The librarian, looking only slightly askance at my request, went off to fetch me a half-dozen Pogo books. Sitting at an oak table among the marble statues and statue-quiet scholars of that somber, vault-ceilinged reading room, I thought of the hundreds of hours I'd spent since my teen-age years in libraries like this one. Somewhere along the way, things had given way to words: Since my last reading of ''Pogo,'' I had abandoned my chemistry set and my electronic gear and found my way into literature. The intervening years had filled themselves with James Joyce and Dylan Thomas, Wallace Stevens and E. E. Cummings - wordsmiths all, shaping their words as a cabinetmaker does his wood and tossing them, juggler-wise, into the air in hilarious sleight of hand. For them , I had learned, words were truly things.
Suddenly, to the sound of the librarian's retreating step, the familiar books were before me. I opened one cautiously - fearing that in the end they would prove merely silly, simple-minded, superficial. And as I steeled myself against disappointment, my eyes fell on the familiar frames - and Beauregard Hound and Howland Owl and old Sarcophagus MacAbre and Wiley Cat, and Snavely the snake (''harmless nor a caterpiggle''), and Ma'm'selle Hepzibah with whom Pogo himself was perpetually falling in love, all surged into life. There was that onomatopoeia with its almost medieval vigor: Albert grunting mmph-stbbt! grsr-yeep! as he lifted heavy loads, Pogo grumbling moomph! and growmp! in fits of jealousy. There was that silly boat, always with a different name and always tipping over in mid-sentence. It was all, in Pogo's word, ''DEE-licorice.''
And there, too, was something I had always sensed but never recognized: the mind of a wordsmith so in love with language that even in his silliest moments he sang with an almost Joycean energy. It was in the names, like Churchy Lafemme (cherchez la femme, as the French say) and Howland (Howling) Owl. It was in the speeches: ''Is you gonna volunteer,'' says Pogo to Churchy in an interchange spoofing man-made pollution, ''to be the First to suicidelicately sacerfice hisself to clear the polluters, human beans, from the earth?'' And it was all matched with that tremendous vitality of line, flowing from a bottomless font of wit and a love of incongruity.

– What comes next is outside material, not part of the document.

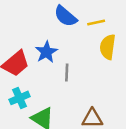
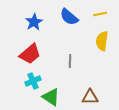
yellow line: (96, 23) -> (100, 14), moved
blue star: (46, 52) -> (34, 22), moved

Now, I am a restrained man. I am not given to outbursts. I hold libraries in high regard. But right there, amid the stares of those marble busts and the silence of scholarship, I exploded into laughter. Try as I would, I could not contain it: It was as though, after all those years, cat and tuna and ''Pogo'' were all reassembled, and I was alone again in that swampy and delightful world.
With a difference. This time, I knew why I was reading - knew, at last, that of the manifold influences along my path from things into words, that habit of ''Pogo'' had mattered as much as any.